__Work required__.
Copy out the lines of the material, replacing "Upload dati" with "Carica dati" and leaving the rest as it is. Omit the pictures.

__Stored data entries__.
____
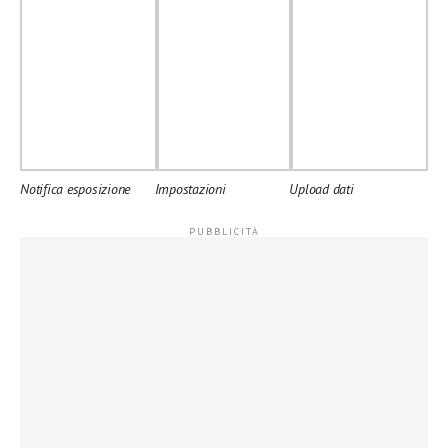
Notifica esposizione
Impostazioni
Upload dati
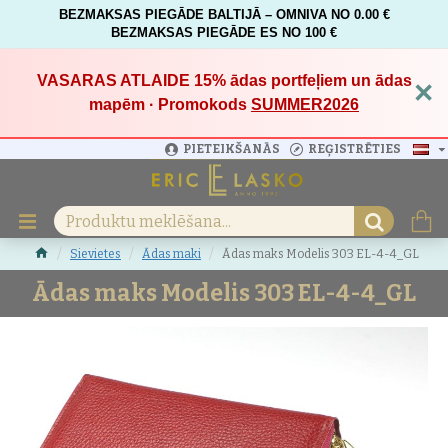
BEZMAKSAS PIEGĀDE BALTIJĀ – OMNIVA NO 0.00 €
BEZMAKSAS PIEGĀDE ES NO 100 €
VASARAS ATLAIDE 15%
ādas portfeļiem un ādas
×
mapēm · Promokods
SUMMER2026
PIETEIKŠANĀS
REĢISTRĒTIES
Sievietes
Ādas maki
Ādas maks Modelis 303 EL-4-4_GL
Ādas maks Modelis 303 EL-4-4_GL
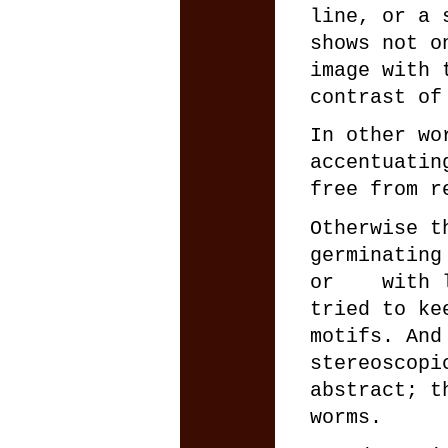
line, or a 
shows not o
image with 
contrast of
In other wo
accentuatin
free from r
Otherwise t
germinating
or with li
tried to ke
motifs. And
stereoscopi
abstract; t
worms.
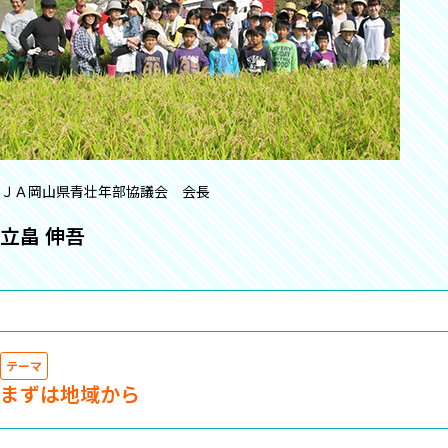
ＪＡ岡山県青壮年部協議会 会長
立畠 伸吾
テーマ
まずは地域から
____
__Exercise result__.
Notifica esposizione
Impostazioni
Carica dati
BEZMAKSAS PIEGĀDE BALTIJĀ – OMNIVA NO 0.00 €
BEZMAKSAS PIEGĀDE ES NO 100 €
VASARAS ATLAIDE 15%
ādas portfeļiem un ādas
×
mapēm · Promokods
SUMMER2026
PIETEIKŠANĀS
REĢISTRĒTIES
Sievietes
Ādas maki
Ādas maks Modelis 303 EL-4-4_GL
Ādas maks Modelis 303 EL-4-4_GL
line, or a 
shows not o
image with 
contrast of
In other wo
accentuatin
free from r
Otherwise t
germinating
or with li
tried to ke
motifs. And
stereoscopi
abstract; t
worms.
ＪＡ岡山県青壮年部協議会 会長
立畠 伸吾
テーマ
まずは地域から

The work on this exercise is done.